Provided records >>
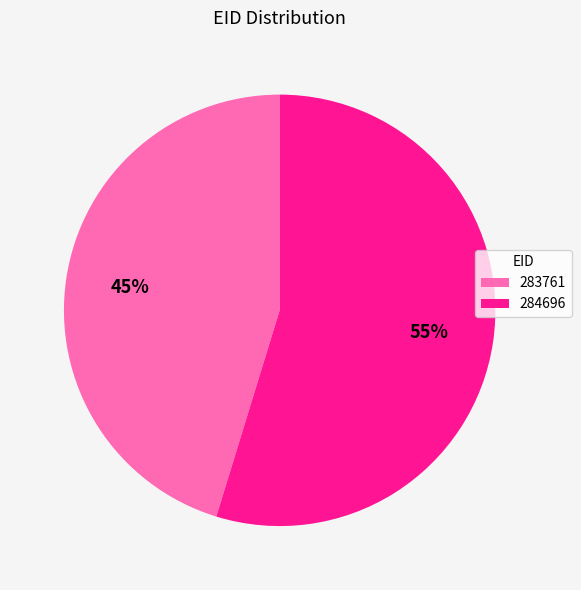

To the nearest percent, what percentage of the pie is 284696?

55%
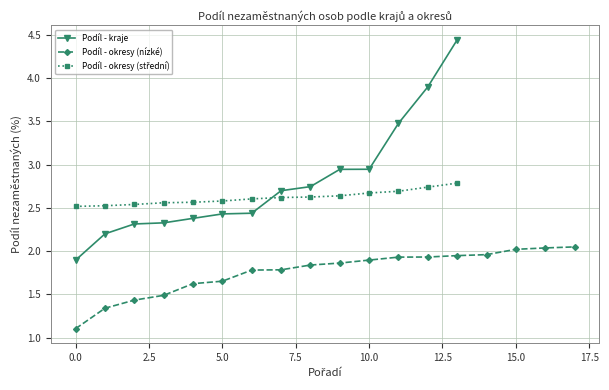

How many data points in Podíl - kraje are less than 2?

1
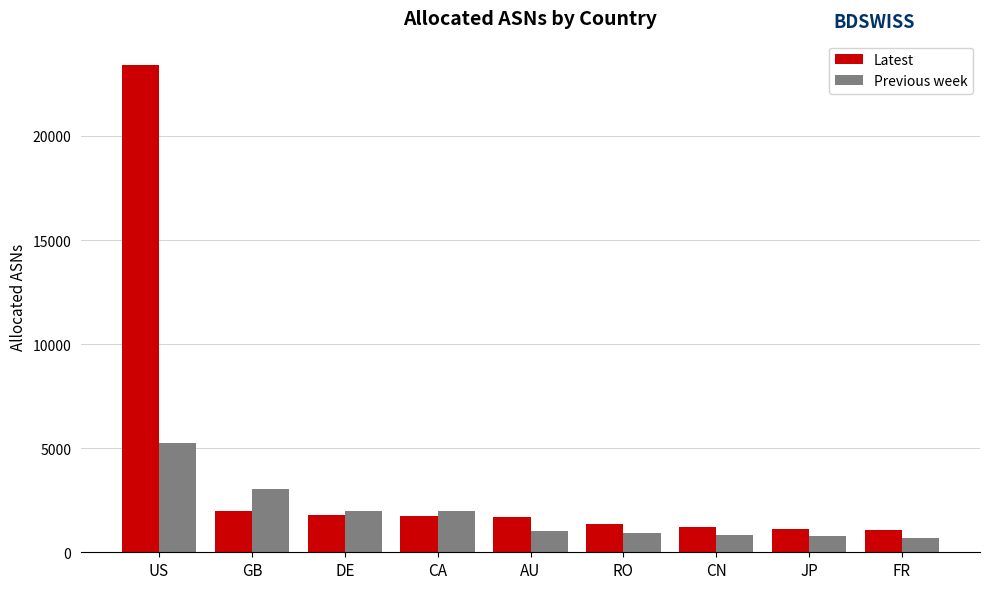

What is the difference between the highest and lowest values at DE?

232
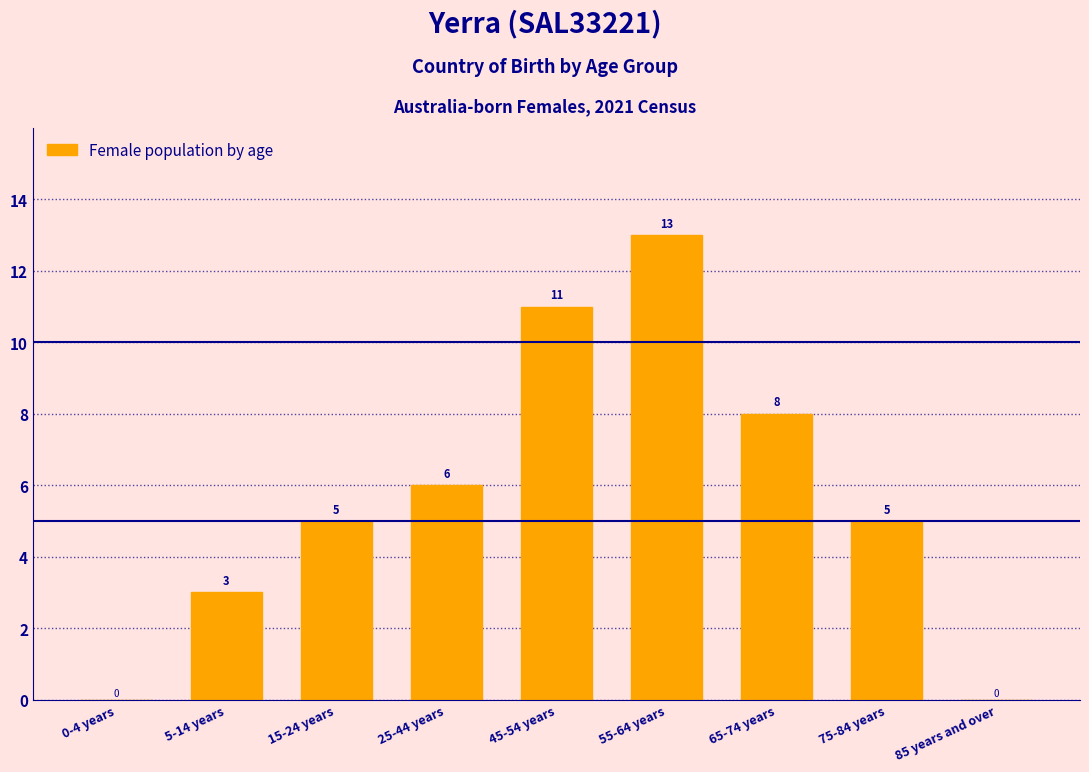

Reading left to right, transcribe all the data shown in this chart.

0-4 years=0	5-14 years=3	15-24 years=5	25-44 years=6	45-54 years=11	55-64 years=13	65-74 years=8	75-84 years=5	85 years and over=0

Problem to work on >>
Retype the items word for word, beginning at the line that contains "What is the" and ending with the last line of the items. Leave out the pictures.

Response to this task >>
What is the difference between the highest and lowest values at DE?

232

Reading left to right, transcribe all the data shown in this chart.

0-4 years=0	5-14 years=3	15-24 years=5	25-44 years=6	45-54 years=11	55-64 years=13	65-74 years=8	75-84 years=5	85 years and over=0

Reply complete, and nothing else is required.